(Aycan Karadağ’ın Sumru Yavrucuk ile yaptığı ve Birgün’de yayınlanan söyleşinin bir kısmını okurlarımızla paylaşıyoruz.)
TAKSAV’ın bu yıl 13’üncüsünü düzenlediği Uluslararası İzmir Tiyatro Festivali, 7 Aralık’ta tamamlandı. Bu yılın Onur Ödülü’nü alan Sumru Yavrucuk, Narlıdere Atatürk Kültür Merkezi’nde sahnelediği “Shirley Valentine” oyunuyla seyirci karşısına çıktı. Yavrucuk’un yönettiği ve tüm karakterleri tek başına canlandırdığı, Willy Russell’ın eserinden uyarlanan müzikli tek kişilik komedi 105 dakika sürdü. Oyun, potansiyeli mutfakta sıkışıp kalmış bir kadının kendini yeniden keşfetme hikâyesini sahneye taşıdı. Oyun sonrası Sumru Yavrucuk ile konuştuk.

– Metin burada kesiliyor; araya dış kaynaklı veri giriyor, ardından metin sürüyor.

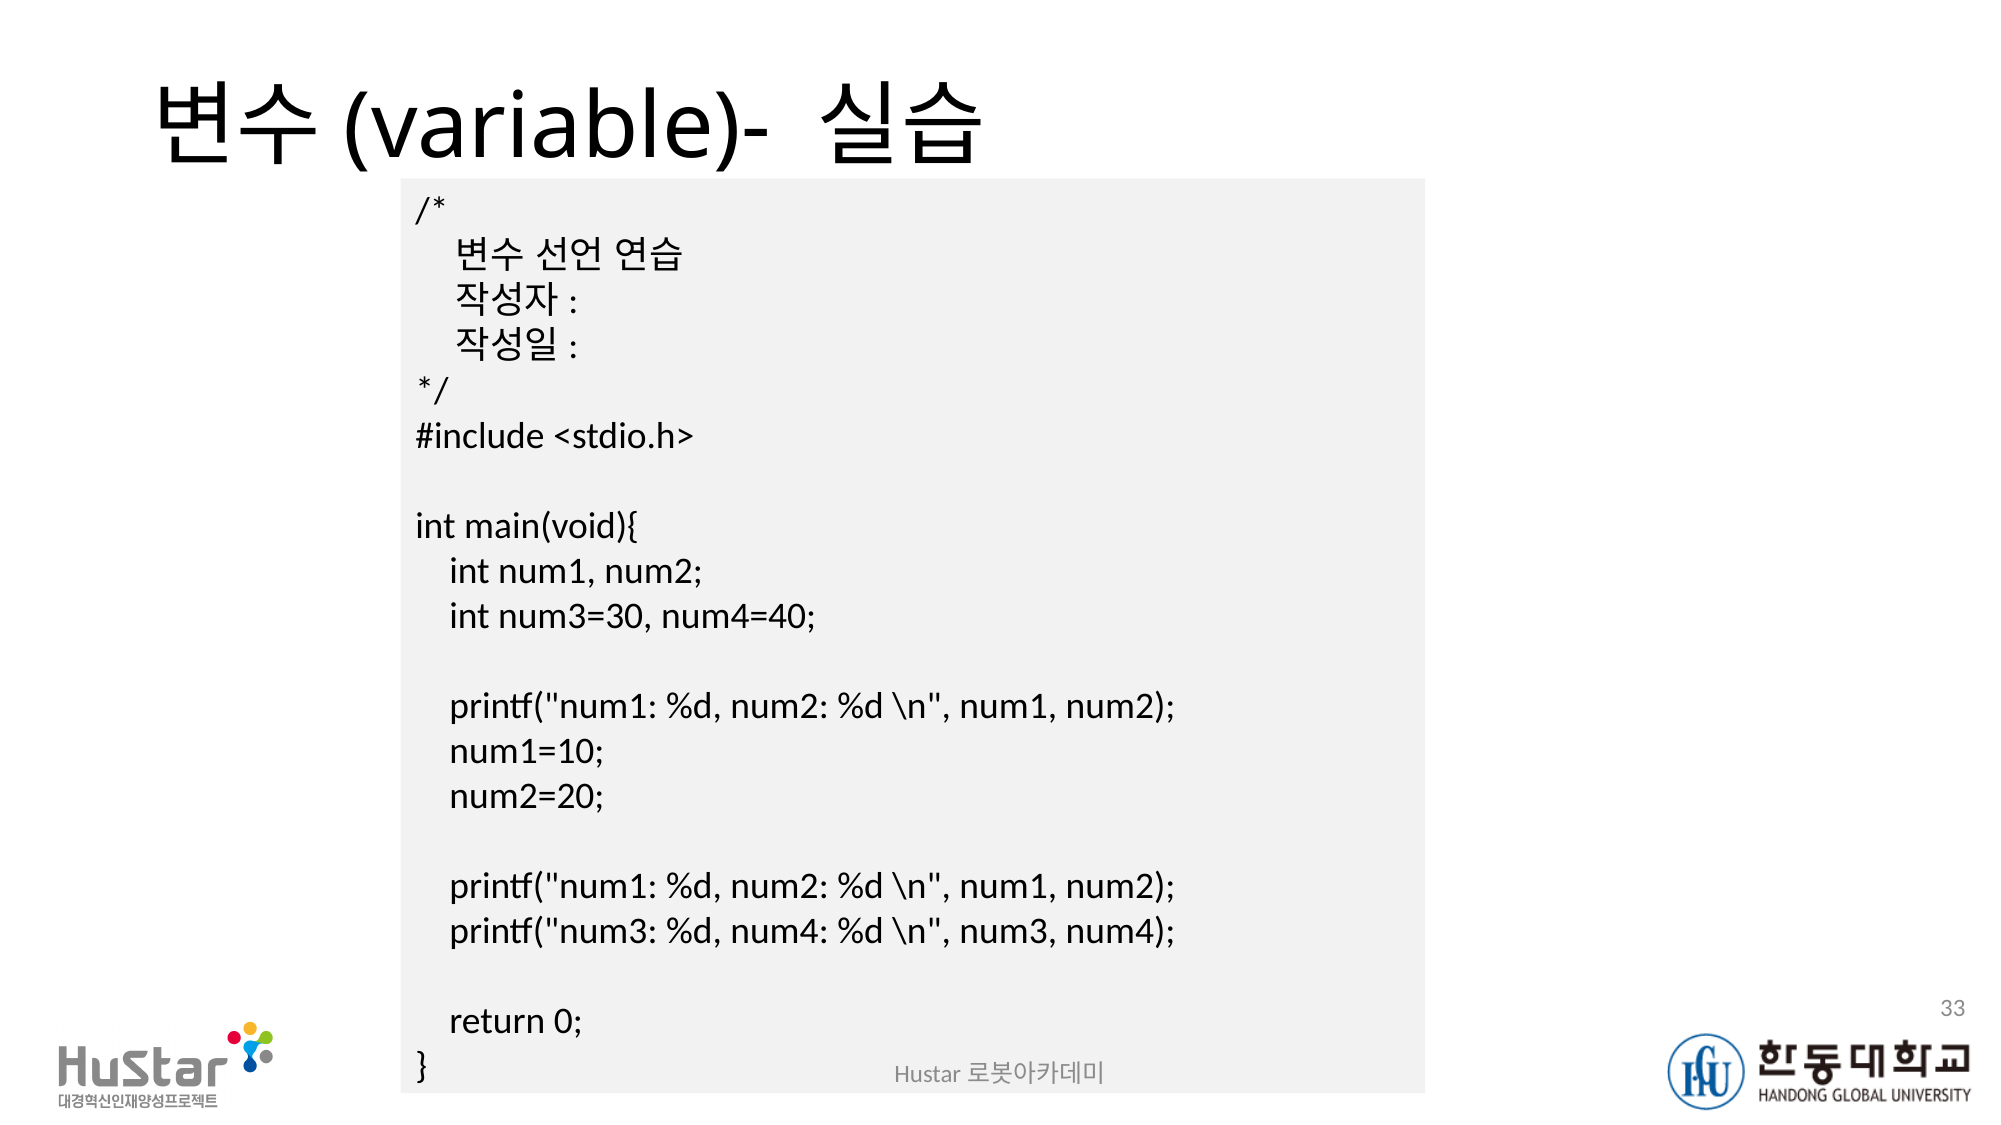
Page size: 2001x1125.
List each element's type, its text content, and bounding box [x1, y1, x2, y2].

title 변수(variable)- 실습 [137, 59, 1863, 196]
slide_number 33 [1887, 976, 1981, 1037]
text_box /* 변수 선언 연습 작성자: 작성일: */ #include <stdio.h> int main(void){ int num1, num2; int num3=30, num4=40; printf("num1: %d, num2: %d \n", num1, num2); num1=10; num2=20; printf("num1: %d, num2: %d \n", num1, num2); printf("num3: %d, num4: %d \n", num3, num4); return 0; } [400, 178, 1426, 1094]
picture [56, 1020, 274, 1110]
footer Hustar로봇아카데미 [662, 1042, 1338, 1103]
picture [1666, 1030, 1981, 1113]
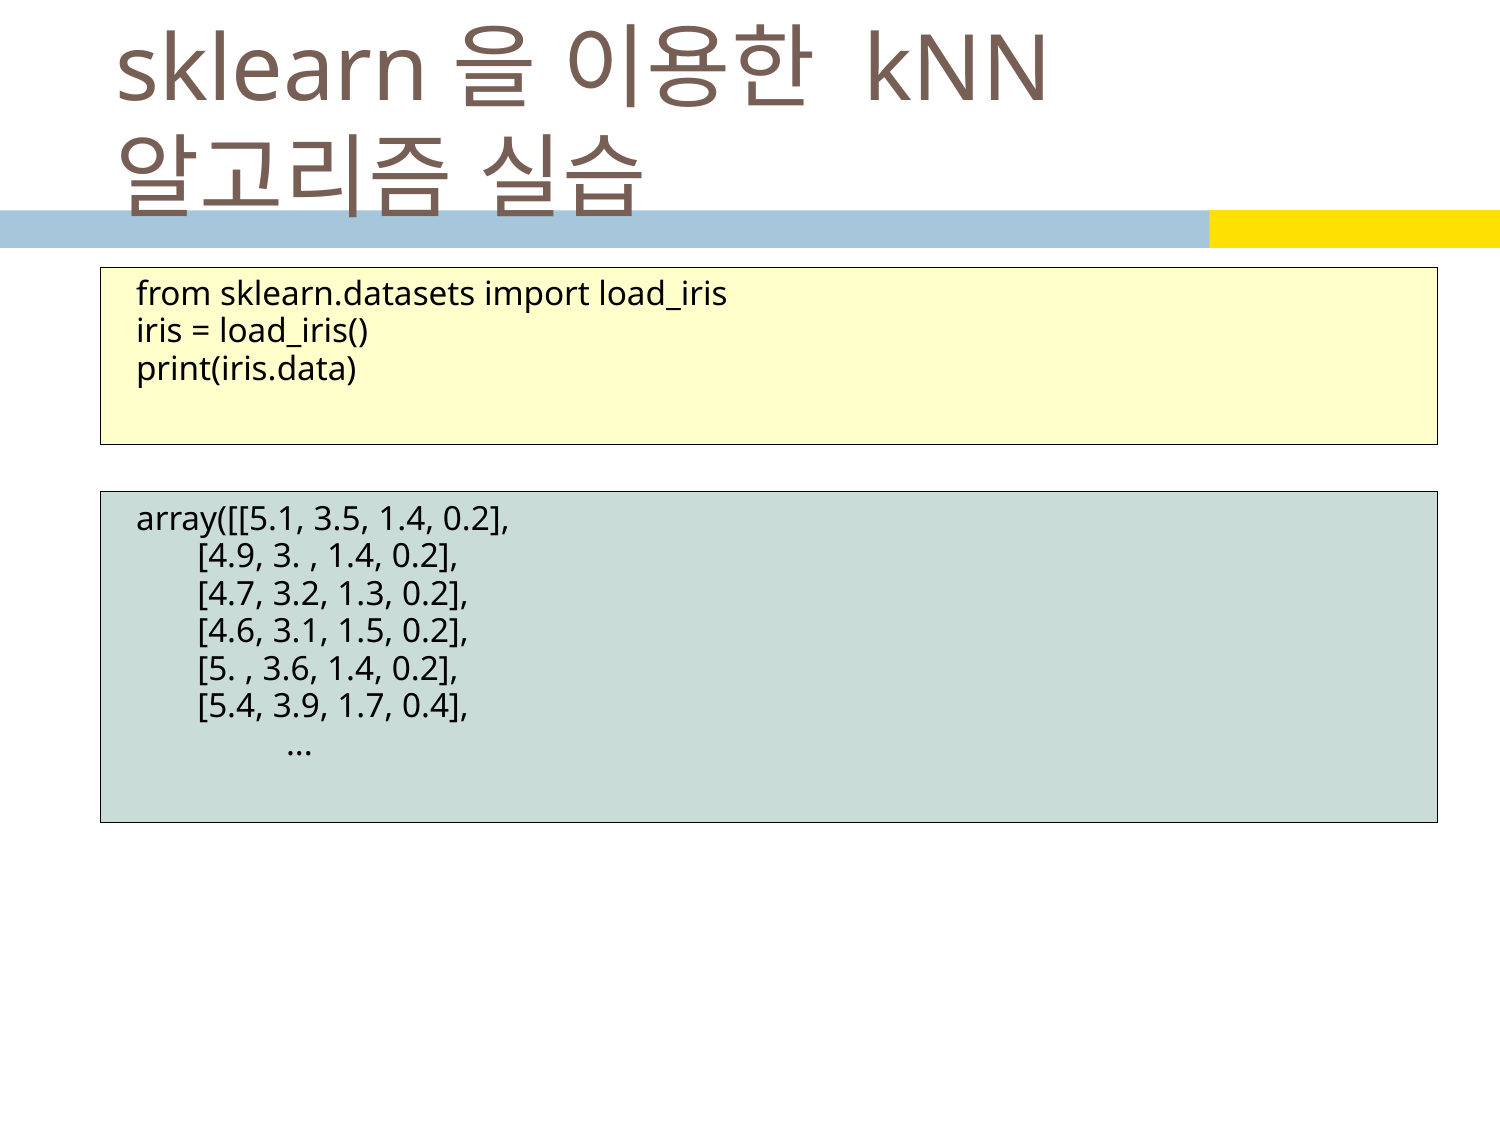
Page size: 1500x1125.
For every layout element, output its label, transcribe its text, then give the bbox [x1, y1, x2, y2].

list from sklearn.datasets import load_iris iris = load_iris() print(iris.data) [100, 267, 1438, 445]
title sklearn을 이용한 kNN 알고리즘 실습 [100, 37, 1438, 200]
text_box array([[5.1, 3.5, 1.4, 0.2], [4.9, 3. , 1.4, 0.2], [4.7, 3.2, 1.3, 0.2], [4.6, 3.1, 1.5, 0.2], [5. , 3.6, 1.4, 0.2], [5.4, 3.9, 1.7, 0.4], ... [100, 491, 1438, 823]
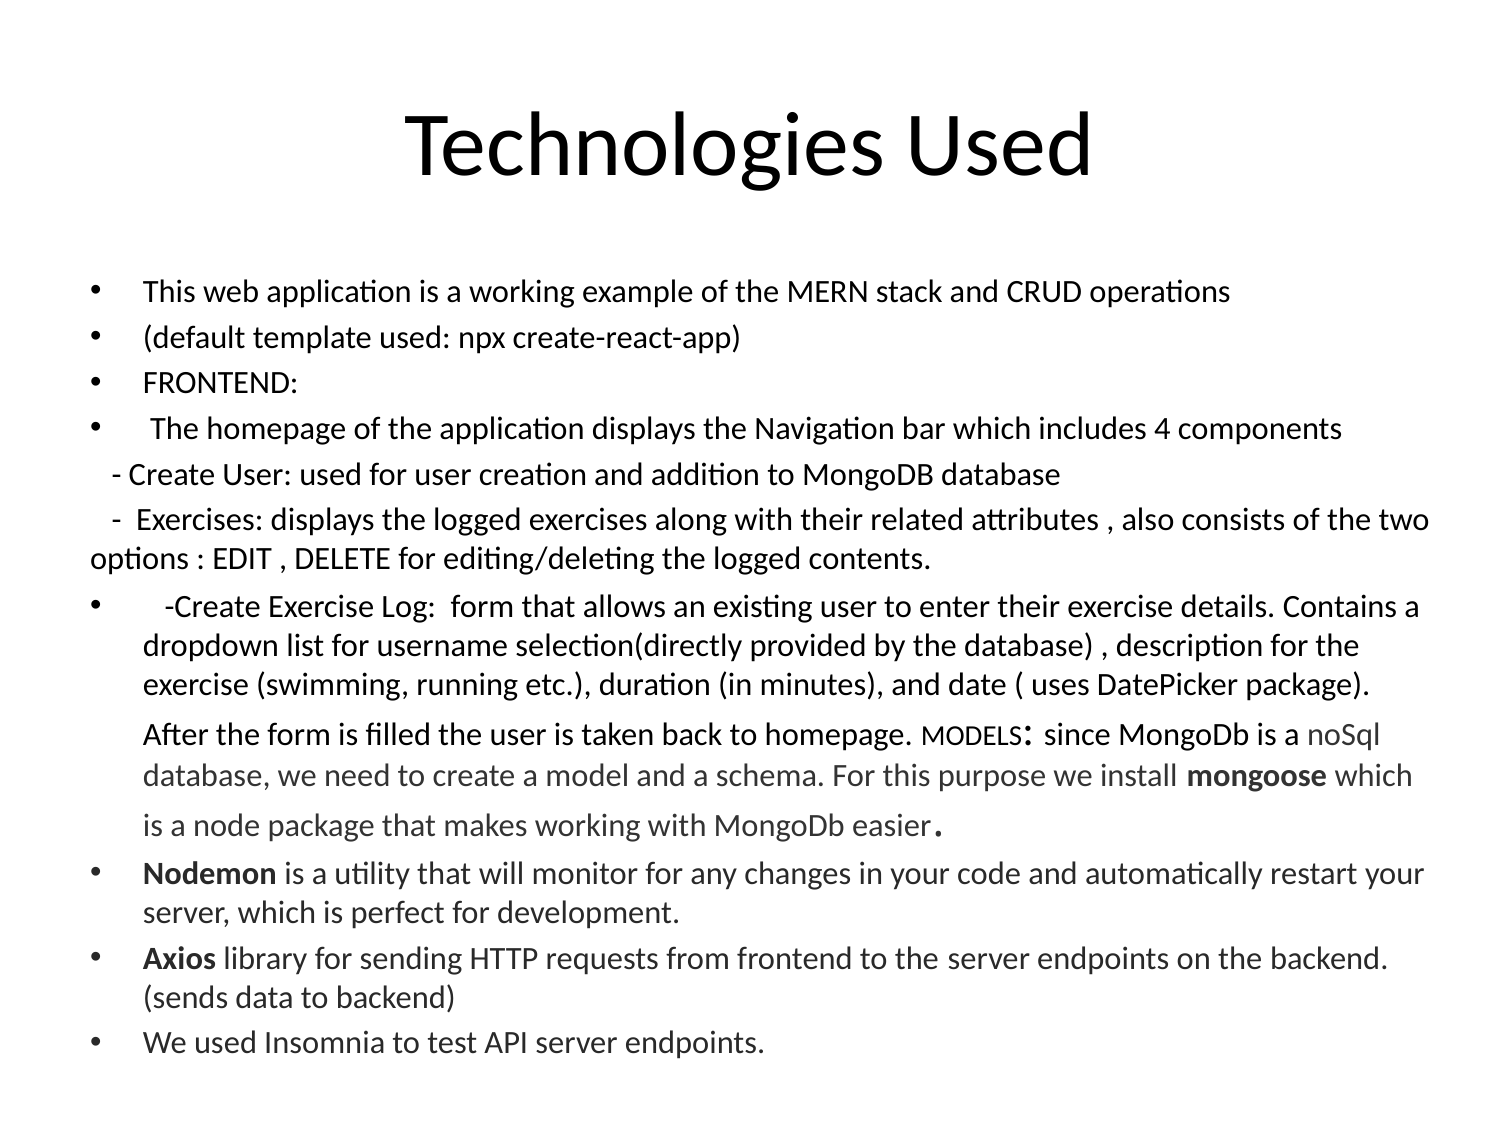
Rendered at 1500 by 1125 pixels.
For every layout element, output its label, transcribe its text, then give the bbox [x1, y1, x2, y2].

title Technologies Used [75, 45, 1425, 233]
list This web application is a working example of the MERN stack and CRUD operations (default template used: npx create-react-app) FRONTEND: The homepage of the application displays the Navigation bar which includes 4 components - Create User: used for user creation and addition to MongoDB database - Exercises: displays the logged exercises along with their related attributes , also consists of the two options : EDIT , DELETE for editing/deleting the logged contents. -Create Exercise Log: form that allows an existing user to enter their exercise details. Contains a dropdown list for username selection(directly provided by the database) , description for the exercise (swimming, running etc.), duration (in minutes), and date ( uses DatePicker package). After the form is filled the user is taken back to homepage. MODELS: since MongoDb is a noSql database, we need to create a model and a schema. For this purpose we install mongoose which is a node package that makes working with MongoDb easier. Nodemon is a utility that will monitor for any changes in your code and automatically restart your server, which is perfect for development. Axios library for sending HTTP requests from frontend to the server endpoints on the backend. (sends data to backend) We used Insomnia to test API server endpoints. [75, 262, 1450, 1125]
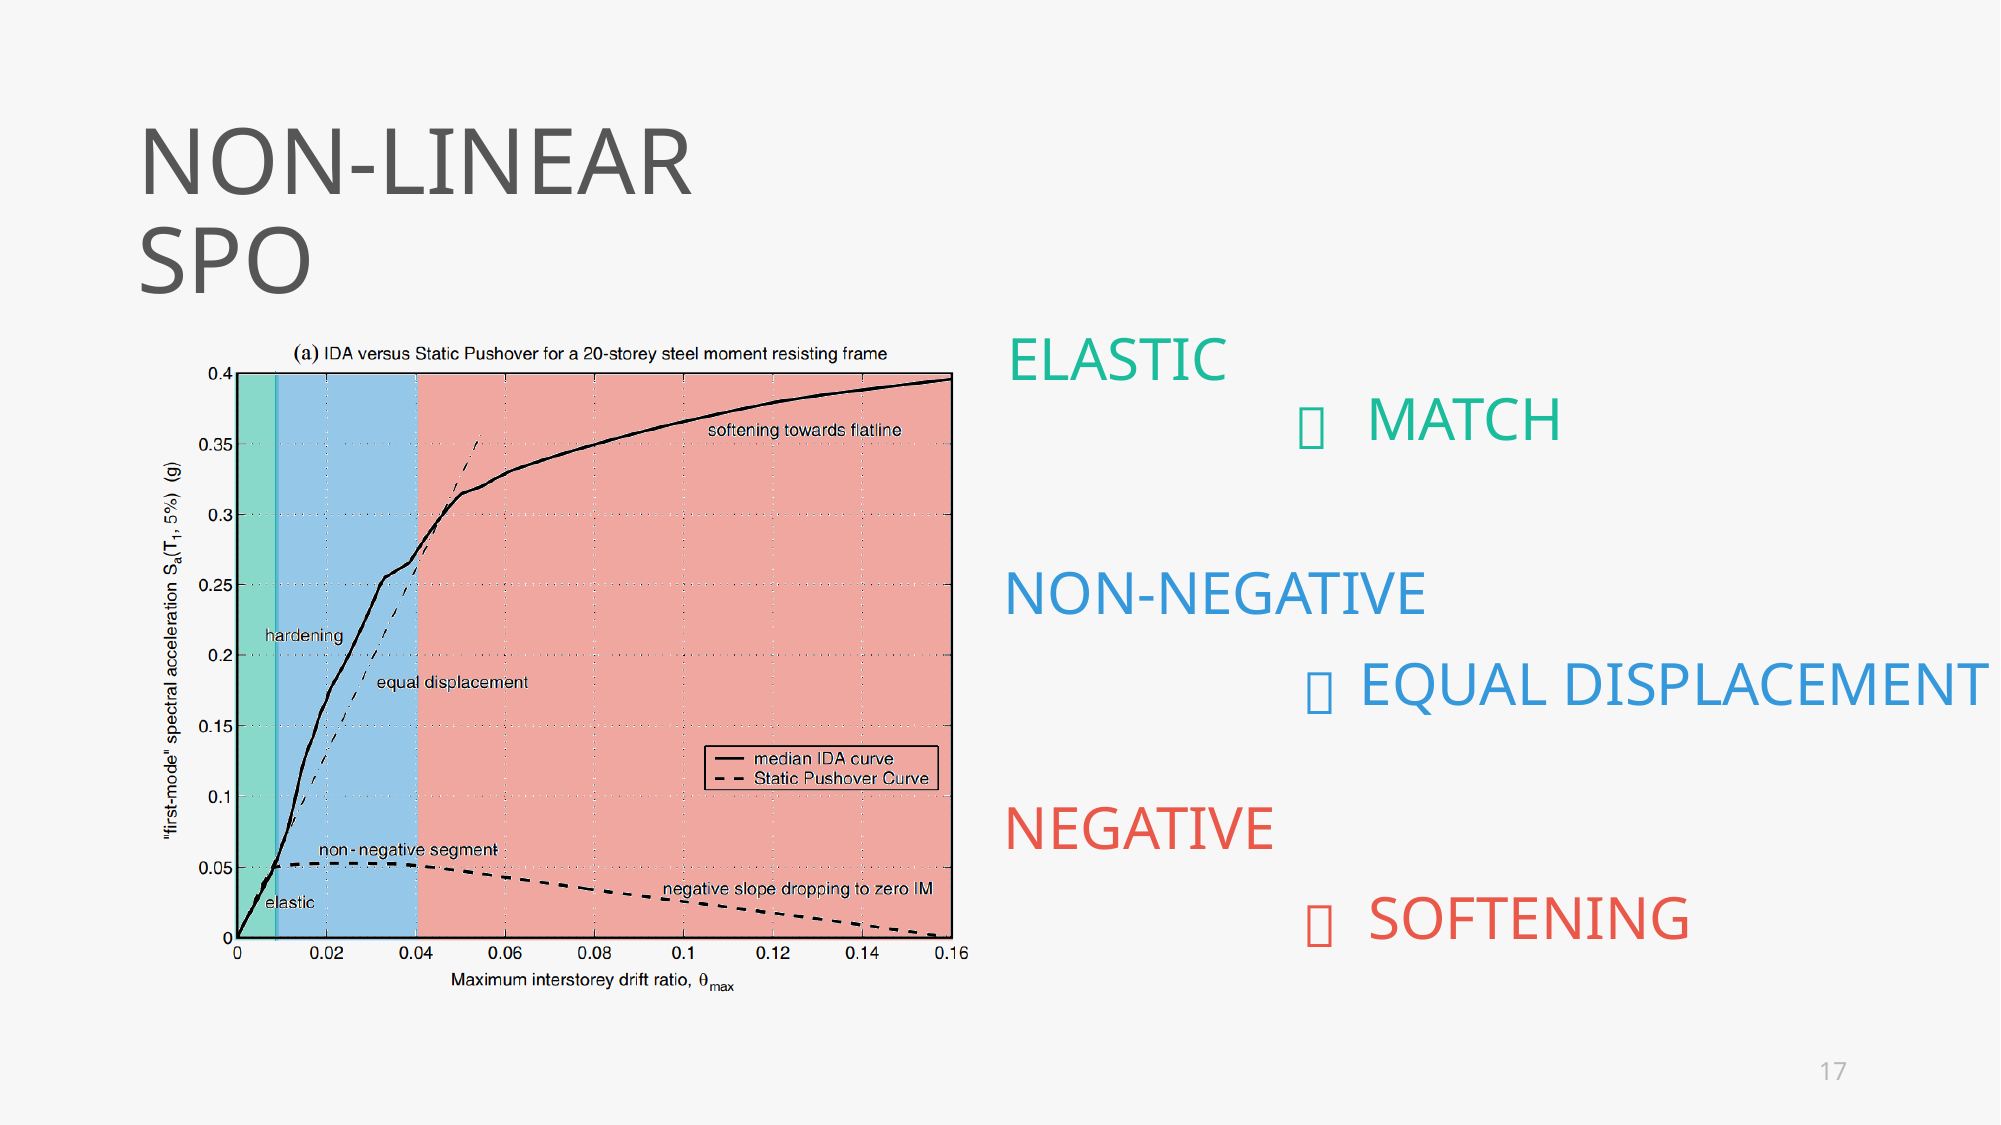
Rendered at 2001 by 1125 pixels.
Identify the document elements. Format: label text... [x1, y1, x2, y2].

Ödül, bir oyuncunun besinidir; yaşı ve kariyeri ne olursa olsun. Hele mesleğin başında bu ödülü almak doping etkisi yaratır oyuncuda. Fark edildiğini gören oyuncunun, bu işe iştahını da kabartır, sorumluluklarını da. Ben bu ödülü şöyle okuyorum; 45 yıl boyunca hız kesmeden üretime, elbette sahnedeki yetkinliğime, yaşama dair duruşuma verildi. Ödül almak elbette güzel ama bu ödülün kimler tarafından verildiği de çok önemli. Mesela bu yıl, 3 ödülü reddettim, görmezden geldim. Ben en büyük jüriye, seyircilerime armağan ediyorum bu ödülü.
Sizce bugün bir tiyatro sanatçısının özgür olabilmesi için en çok neye ihtiyacı var?
Türkiye’de özel tiyatrolar gerçekten zor koşullarda, büyük çabalarla ve mücadeleyle perde açabiliyor. Salon kiraları, ulaşım, konaklama, devletin vergisi derken, şehrin rengi olan bu küçük ölçekli tiyatrolar tek tek kapanıyor. Sansürün olduğu yerde ya da otosansürün ruhumuza işlendiğini hissettiğimizde özgür sanattan söz etmek mümkün değildir. O yüzden özgürlüğü seçmek ve direnç göstermek zorundayız.
İzmir’i nasıl bir kültürel ekosistem olarak görüyorsunuz? İzmir seyircisinin sahnede kurduğunuz oyun gerçeğine katkısı nedir?
İzmir’in denizinden, suyundan toprağından mıdır bilmiyorum özel bir seyircisi var; aydın, çağdaş güzel bir takipçisi. En fazla turne yaptığım şehirlerden biri, o yüzden bende çok özel bir yeri var.
Bugünün Türkiye’sinde tiyatroyu meslek olarak seçen gençlerin karşısındaki en büyük engel nedir?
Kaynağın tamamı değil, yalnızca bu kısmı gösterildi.